### Page excerpt

[BEGIN]

As we publish this on July 4th, we also wish the United States a happy 250th birthday and express our admiration for the Founding Fathers: visionary philosophers who became practical nation-builders. 

 

 

Timestamps:

[05:24] Returns aren’t what they used to be

[15:25] Reported vs. realized returns

[26:47] Diversification myths and concentration risk

[37:00] Opaque fee structures

[46:45] Liquidity, systemic, and agency risks

A summary in three bullets:

  • Reported returns overstate what investors actually earn: IRRs are measured from the capital call, not the commitment, and subscription lines, NAV loans, and unfunded commitments inflate the headline number while quietly adding leverage
  • Private markets diversify less than advertised and cost more than they seem: a single fund is a concentrated bet on a manager, not an “asset class”. Opaque and layered fees are paid for longer than investors expect
  • Risks may be neglected due to agency conflicts or beliefs, for example obscured by an insurance–private-credit nexus leaning on biased ratings

Highlights

[05:24] Returns aren’t what they used to be

  • We should be concerned about “democratizing” access to private assets when even ultra-high-net-worth-individuals routinely fall victim to private-market traps
  • Returns have been falling as the illiquidity premium erodes: private-credit yields have compressed from roughly 10% to 6%. As capital has flooded in private market funds prices increased, implying lower expected returns going forward

[15:25] Reported vs. realized returns

  • Advertised IRRs are not what investors earn: they are computed from the moment that fund managers (General Partners – GPs) call for the pre-committed capital from outside investors (Limited Partners – LPs), not from when the capital is committed
  • Holding the committed-but-uncalled capital in cash can impose a significant drag on returns. LPs effectively write the General Partners an unpriced option and bear a cash drag that is hard to value (Gourier et al., 2024)
  • Three devices widen the gap between realized returns and IRRs:
  • 1. Subscription lines of credit: Early in a fund’s life the GP borrows from a bank to make an investment instead of calling LP capital, then calls that capital a year or two later. The deal’s return is unchanged, but it is now earned over a shorter time, so the measured IRR rises (ILPA, 2017)

[END]

### Records
[BEGIN]

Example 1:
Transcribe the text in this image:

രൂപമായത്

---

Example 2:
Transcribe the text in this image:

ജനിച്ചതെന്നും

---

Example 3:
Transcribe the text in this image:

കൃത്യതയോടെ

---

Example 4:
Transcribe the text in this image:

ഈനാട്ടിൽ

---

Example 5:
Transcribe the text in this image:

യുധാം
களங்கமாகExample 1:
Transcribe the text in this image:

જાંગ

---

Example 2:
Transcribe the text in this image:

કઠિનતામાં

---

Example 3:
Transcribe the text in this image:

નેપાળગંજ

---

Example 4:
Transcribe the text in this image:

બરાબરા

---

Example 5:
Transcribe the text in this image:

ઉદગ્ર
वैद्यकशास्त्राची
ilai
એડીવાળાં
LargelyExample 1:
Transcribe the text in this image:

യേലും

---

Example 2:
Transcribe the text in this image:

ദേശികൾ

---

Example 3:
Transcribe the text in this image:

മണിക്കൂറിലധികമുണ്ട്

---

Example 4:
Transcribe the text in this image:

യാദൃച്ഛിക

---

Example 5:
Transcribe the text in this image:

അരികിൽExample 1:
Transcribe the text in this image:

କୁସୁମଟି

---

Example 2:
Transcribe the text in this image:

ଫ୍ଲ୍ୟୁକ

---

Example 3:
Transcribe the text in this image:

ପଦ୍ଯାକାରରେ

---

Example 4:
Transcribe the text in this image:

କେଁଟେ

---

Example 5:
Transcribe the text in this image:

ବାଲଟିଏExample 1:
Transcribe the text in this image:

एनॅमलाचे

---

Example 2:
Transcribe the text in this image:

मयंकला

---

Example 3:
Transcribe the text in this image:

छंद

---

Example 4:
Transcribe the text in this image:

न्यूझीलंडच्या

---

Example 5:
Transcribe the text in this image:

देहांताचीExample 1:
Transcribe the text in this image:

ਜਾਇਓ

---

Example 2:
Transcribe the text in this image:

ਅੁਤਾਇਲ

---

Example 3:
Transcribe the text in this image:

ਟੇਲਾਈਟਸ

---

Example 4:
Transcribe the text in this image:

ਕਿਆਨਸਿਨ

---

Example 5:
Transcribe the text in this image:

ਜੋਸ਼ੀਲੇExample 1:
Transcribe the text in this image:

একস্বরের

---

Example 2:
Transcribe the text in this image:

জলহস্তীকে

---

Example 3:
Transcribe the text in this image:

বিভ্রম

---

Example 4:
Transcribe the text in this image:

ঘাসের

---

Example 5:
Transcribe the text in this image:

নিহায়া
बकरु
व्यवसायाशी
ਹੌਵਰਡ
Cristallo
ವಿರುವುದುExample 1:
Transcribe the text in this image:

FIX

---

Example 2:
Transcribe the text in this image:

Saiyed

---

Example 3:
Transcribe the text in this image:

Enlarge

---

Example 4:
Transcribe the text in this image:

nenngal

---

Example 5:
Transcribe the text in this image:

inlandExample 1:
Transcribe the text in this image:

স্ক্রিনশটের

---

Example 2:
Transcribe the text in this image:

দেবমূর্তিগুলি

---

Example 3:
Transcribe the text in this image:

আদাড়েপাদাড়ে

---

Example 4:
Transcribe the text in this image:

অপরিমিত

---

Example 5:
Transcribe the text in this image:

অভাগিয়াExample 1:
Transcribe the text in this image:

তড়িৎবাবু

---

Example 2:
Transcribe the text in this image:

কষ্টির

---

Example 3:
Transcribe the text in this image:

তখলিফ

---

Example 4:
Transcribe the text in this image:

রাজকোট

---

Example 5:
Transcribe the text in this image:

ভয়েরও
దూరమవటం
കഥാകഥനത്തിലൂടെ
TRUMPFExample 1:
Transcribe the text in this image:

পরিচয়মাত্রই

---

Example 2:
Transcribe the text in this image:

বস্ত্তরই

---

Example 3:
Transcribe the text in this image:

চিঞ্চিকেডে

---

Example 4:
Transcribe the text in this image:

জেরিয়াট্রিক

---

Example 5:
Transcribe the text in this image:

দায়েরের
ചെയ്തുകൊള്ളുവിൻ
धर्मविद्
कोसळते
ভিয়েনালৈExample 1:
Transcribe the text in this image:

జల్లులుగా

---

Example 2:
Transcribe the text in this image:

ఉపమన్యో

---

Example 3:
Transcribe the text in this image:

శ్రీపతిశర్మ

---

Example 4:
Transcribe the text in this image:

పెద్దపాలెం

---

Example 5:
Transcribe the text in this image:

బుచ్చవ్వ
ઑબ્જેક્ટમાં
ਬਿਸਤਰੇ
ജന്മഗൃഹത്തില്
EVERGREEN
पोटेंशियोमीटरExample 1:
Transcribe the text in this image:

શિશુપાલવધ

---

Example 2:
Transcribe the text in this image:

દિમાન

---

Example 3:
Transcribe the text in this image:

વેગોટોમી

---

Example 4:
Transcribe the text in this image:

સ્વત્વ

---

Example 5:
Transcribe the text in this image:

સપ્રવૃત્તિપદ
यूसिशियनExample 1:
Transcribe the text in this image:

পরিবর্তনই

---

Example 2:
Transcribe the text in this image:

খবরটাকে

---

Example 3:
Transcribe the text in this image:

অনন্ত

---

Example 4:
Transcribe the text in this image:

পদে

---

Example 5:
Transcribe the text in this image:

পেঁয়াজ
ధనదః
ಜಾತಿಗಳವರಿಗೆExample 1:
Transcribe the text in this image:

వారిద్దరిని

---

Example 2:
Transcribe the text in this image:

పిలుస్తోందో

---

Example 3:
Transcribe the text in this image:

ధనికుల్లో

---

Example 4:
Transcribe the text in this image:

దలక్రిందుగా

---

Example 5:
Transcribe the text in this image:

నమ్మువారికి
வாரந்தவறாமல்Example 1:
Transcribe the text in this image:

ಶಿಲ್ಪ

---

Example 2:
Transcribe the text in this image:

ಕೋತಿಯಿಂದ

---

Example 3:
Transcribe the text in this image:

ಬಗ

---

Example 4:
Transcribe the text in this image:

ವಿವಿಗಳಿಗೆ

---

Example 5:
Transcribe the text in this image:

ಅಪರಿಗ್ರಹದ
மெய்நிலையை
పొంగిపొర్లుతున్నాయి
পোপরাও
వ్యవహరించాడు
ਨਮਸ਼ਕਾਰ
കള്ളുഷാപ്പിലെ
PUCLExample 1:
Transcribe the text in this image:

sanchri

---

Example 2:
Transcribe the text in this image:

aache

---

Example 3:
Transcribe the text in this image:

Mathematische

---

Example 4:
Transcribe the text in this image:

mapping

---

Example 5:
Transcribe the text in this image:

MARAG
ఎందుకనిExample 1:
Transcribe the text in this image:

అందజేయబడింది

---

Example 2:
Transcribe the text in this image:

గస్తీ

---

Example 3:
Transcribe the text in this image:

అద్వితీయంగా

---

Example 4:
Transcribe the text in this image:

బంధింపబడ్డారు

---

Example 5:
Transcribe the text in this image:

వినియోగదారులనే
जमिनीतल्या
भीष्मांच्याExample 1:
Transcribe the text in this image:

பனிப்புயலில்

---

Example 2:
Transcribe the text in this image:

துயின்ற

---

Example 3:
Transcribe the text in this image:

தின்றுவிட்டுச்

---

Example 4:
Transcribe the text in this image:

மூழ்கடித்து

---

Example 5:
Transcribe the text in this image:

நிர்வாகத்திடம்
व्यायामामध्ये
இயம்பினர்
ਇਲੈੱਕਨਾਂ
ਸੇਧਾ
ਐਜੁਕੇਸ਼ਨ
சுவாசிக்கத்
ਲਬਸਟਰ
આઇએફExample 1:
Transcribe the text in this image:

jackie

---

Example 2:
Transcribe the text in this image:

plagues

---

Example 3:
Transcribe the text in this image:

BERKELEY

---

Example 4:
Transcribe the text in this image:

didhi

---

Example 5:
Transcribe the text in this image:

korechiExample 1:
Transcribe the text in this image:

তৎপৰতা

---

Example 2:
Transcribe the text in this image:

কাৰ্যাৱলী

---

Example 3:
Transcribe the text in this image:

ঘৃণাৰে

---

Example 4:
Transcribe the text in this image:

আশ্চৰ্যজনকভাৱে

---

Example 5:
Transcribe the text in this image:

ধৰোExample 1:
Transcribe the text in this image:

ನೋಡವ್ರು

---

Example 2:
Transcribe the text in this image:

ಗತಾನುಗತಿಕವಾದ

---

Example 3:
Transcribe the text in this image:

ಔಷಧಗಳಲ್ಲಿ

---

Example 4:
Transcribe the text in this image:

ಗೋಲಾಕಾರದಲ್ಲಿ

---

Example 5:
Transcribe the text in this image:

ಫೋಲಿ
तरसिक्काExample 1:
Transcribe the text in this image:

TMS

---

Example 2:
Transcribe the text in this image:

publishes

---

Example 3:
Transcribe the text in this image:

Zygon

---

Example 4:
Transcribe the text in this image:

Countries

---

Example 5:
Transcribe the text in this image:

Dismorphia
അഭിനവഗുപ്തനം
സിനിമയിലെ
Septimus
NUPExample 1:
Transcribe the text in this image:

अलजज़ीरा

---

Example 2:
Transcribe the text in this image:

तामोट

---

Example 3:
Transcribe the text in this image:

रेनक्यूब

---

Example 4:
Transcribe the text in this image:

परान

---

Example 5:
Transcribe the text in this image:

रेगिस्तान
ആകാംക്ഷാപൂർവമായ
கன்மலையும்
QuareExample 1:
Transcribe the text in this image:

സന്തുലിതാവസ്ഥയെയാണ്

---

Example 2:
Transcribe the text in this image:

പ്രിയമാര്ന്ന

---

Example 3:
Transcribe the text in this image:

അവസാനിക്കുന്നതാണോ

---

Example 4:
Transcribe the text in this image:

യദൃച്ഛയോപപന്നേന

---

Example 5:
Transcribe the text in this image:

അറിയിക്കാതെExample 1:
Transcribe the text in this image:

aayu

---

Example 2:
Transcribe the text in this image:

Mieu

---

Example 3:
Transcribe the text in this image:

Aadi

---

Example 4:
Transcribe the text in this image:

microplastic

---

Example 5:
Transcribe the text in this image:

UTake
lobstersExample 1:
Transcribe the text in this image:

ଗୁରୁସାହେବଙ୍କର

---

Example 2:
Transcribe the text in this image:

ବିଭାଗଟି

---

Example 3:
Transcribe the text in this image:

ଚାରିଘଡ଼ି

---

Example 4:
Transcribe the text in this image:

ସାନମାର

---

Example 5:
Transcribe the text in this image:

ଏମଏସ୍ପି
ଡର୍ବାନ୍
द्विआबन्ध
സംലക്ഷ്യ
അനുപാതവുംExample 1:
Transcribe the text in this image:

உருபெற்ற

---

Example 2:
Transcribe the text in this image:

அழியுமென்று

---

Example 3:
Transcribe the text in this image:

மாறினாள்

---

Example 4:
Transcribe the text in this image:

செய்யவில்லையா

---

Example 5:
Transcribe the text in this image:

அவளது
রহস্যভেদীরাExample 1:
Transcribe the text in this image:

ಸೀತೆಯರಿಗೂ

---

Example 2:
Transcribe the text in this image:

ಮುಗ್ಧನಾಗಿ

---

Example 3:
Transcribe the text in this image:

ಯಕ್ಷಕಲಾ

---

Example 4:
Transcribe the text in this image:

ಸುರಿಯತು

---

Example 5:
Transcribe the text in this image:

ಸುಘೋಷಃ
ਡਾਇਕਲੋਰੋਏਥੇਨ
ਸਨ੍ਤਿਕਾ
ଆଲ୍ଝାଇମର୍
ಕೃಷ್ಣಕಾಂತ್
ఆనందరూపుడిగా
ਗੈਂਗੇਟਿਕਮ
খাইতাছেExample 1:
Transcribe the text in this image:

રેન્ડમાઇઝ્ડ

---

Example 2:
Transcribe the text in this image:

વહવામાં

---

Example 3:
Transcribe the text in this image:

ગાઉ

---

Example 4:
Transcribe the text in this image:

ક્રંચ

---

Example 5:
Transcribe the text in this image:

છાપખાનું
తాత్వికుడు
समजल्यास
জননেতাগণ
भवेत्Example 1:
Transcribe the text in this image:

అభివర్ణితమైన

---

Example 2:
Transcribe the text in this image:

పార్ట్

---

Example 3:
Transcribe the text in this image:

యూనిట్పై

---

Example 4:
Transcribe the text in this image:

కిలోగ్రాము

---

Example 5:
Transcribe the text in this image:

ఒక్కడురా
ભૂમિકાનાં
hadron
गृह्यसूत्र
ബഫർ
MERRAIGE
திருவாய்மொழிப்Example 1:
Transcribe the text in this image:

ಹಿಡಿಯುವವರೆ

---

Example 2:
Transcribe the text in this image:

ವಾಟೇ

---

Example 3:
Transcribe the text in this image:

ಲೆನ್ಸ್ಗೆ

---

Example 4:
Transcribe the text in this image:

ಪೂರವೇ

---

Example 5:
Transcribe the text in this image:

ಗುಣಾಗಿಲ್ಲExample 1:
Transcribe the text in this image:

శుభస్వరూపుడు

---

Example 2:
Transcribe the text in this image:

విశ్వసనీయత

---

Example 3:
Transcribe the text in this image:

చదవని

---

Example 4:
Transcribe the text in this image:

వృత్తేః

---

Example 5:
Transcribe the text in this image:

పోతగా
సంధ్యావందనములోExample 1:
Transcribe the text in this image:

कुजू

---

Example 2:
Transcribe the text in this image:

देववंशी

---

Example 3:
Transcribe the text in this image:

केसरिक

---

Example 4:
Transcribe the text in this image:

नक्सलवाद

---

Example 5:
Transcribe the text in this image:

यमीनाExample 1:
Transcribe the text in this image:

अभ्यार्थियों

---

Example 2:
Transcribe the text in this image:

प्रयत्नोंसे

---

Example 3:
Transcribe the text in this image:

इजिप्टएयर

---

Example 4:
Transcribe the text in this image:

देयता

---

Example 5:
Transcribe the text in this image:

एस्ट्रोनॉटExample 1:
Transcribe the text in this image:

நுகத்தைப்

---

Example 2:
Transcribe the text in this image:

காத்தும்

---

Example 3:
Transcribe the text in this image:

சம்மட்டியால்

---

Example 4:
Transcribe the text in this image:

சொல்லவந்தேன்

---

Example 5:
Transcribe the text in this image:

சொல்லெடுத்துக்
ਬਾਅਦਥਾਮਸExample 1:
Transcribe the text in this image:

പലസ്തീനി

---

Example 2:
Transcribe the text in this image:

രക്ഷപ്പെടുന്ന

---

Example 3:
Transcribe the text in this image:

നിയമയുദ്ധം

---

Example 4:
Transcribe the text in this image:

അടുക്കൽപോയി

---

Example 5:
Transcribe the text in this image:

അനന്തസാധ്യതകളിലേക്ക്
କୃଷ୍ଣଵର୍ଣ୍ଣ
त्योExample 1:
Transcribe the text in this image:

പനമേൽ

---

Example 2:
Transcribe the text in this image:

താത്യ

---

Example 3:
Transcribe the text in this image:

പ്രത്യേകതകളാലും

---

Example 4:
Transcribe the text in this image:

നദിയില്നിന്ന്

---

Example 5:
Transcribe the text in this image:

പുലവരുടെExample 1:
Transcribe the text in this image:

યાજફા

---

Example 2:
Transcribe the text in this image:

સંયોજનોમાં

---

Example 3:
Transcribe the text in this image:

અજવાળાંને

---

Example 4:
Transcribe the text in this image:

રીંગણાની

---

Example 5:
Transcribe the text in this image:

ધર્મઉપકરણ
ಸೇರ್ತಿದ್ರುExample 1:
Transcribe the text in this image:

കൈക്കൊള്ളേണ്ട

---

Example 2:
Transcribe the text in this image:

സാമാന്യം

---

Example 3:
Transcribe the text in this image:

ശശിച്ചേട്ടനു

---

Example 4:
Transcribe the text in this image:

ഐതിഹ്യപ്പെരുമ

[END]

### Given request A
Copy out the private-markets excerpt word for word, everything from "As we publish" down to "became practical nation-builders.".
### Given request B
Pick up the private-markets excerpt after its last sentence and keep writing.
The items have no connection to the private-markets excerpt.

### Exercise answer A
As we publish this on July 4th, we also wish the United States a happy 250th birthday and express our admiration for the Founding Fathers: visionary philosophers who became practical nation-builders.

### Exercise answer B
  • 2. Net-Asset-Value loans: Late in a fund’s life the GP borrows against the accounting value of the portfolio to fund redemptions or new purchases. This increases leverage, risk, and the IRR without touching the underlying value
  • 3. Unfunded commitments: Investors pledge capital to future funds they cannot yet fund, so even a family office whose policy statement forbids leverage can run hidden leverage off balance sheet, understating portfolio risk (Jansen et al., 2024).

[26:47] Diversification myths and concentration risk

  • The idea that “private equity diversifies your portfolio” is often asserted without evidence: there are no monthly returns to compute correlations with other assets, and any diversification or risk-adjusted performance can only be observed ex-post (Schmalz and Zhuk, 2019; Franzoni and Schmalz, 2017)
  • In practice portfolios are concentrated: heavy in SaaS and AI infrastructure, and not marked-down when public comparables fall
  • Buying one fund is a concentrated bet on a manager, not exposure to an “asset class.” That matters because returns are right-skewed: in public markets Bessembinder (2018) finds ~4% of firms account for all net wealth creation above T-bills, so investors must “buy the haystack”. Most family offices are too small to write enough tickets to do that, so they take uncompensated idiosyncratic risk.

[37:00] Opaque fee structures

  • Fees are opaque, with account, management, placement, and carry fees being stacked in a “Russian-doll style”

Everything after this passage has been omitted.